DOCUMENT EXCERPT below:

EX-3.3 2 v53270exv3w3.htm EX-3.3 exv3w3
EXHIBIT 3.3
ARTICLES OF AMENDMENT
OF
NORTHRIM BANCORP, INC.
(File No. 72451-D)
May 14, 2009
     Pursuant to the authority of Alaska Statutes 10.06.502-10.06.514, Northrim Bancorp, Inc. hereby submits the following Articles of Amendment:
     1. The name of the Corporation is NORTHRIM BANCORP, INC.
     2. The Articles of Incorporation were filed with the Department of Community and Economic Development and a Certificate of Incorporation was issued effective March 1, 2001. Amended and Restated Articles of Incorporation were filed and a Certificate of Amendment was issued effective December 12, 2001.
     3. Amendments Adopted:
          (a) Article 5 of the Corporation’s Amended and Restated Articles of Incorporation is amended in its entirety to read as follows:
     Section 5.1. The aggregate number of shares which the Company shall have authority to issue is 12,500,000 shares of stock, consisting of 10,000,000 shares of common stock with a par value of $1.00 each and 2,500,000 shares of preferred stock with a par value of $1.00 each, and the Board of Directors is authorized to fix the number of shares in each series and the designation of each series. The Board of Directors is also authorized, within the limits and restrictions stated in these Articles or stated in a resolution of the Board of Directors originally fixing the number of shares constituting a series, to increase or decrease, but not below the number of shares of the series then outstanding, the number of shares of a series after the issue of shares of that series; provided if the number of shares of a series are decreased, the shares constituting the decrease shall resume the status they had before the adoption of the resolution originally fixing the number of shares of the series.

End of DOCUMENT EXCERPT.
DATA EXTRACT below:

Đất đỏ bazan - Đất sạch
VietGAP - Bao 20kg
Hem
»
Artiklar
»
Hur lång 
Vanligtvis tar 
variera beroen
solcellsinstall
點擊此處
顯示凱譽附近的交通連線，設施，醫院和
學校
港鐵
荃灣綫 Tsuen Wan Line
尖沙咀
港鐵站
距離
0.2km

End of DATA EXTRACT.
DATA EXTRACT below:

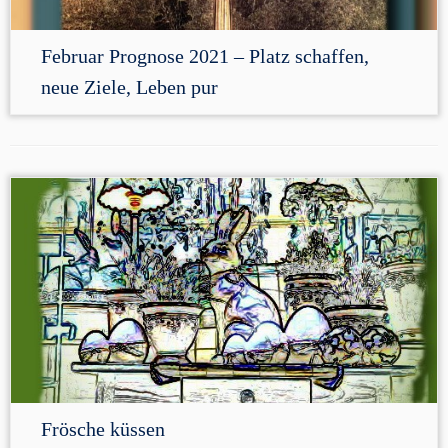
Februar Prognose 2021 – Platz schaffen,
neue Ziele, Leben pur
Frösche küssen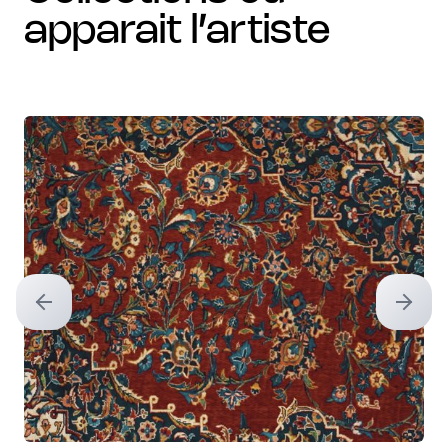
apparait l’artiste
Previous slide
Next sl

End of DATA EXTRACT.

▶ WORK ORDER A
According to the articles of amendment, on what date did the Certificate of Incorporation take effect?
▶ WORK ORDER B
In the articles of amendment, turn the paragraph beginning "Section 5.1. The aggregate number of shares" into a short bulleted list that keeps its main facts.
▶ WORK ORDER C
Using the articles of amendment, explain in one to three sentences what authority Northrim Bancorp, Inc. cites for submitting the amendment.

▶ OUTPUT A
March 1, 2001.

▶ OUTPUT B
- The Company may issue 12,500,000 shares in total: 10,000,000 shares of common stock and 2,500,000 shares of preferred stock, each with a par value of $1.00.
- The Board of Directors may set the number of shares in each series and the designation of each series.
- After a series has been issued, the Board may increase or decrease its number of shares, within the limits in the Articles or in the resolution that first fixed the series. It may not go below the number of shares then outstanding.
- If a series is decreased, the shares removed from it return to the status they had before the resolution that first fixed that series.

▶ OUTPUT C
Northrim Bancorp, Inc. submits the Articles of Amendment under the authority of Alaska Statutes 10.06.502-10.06.514.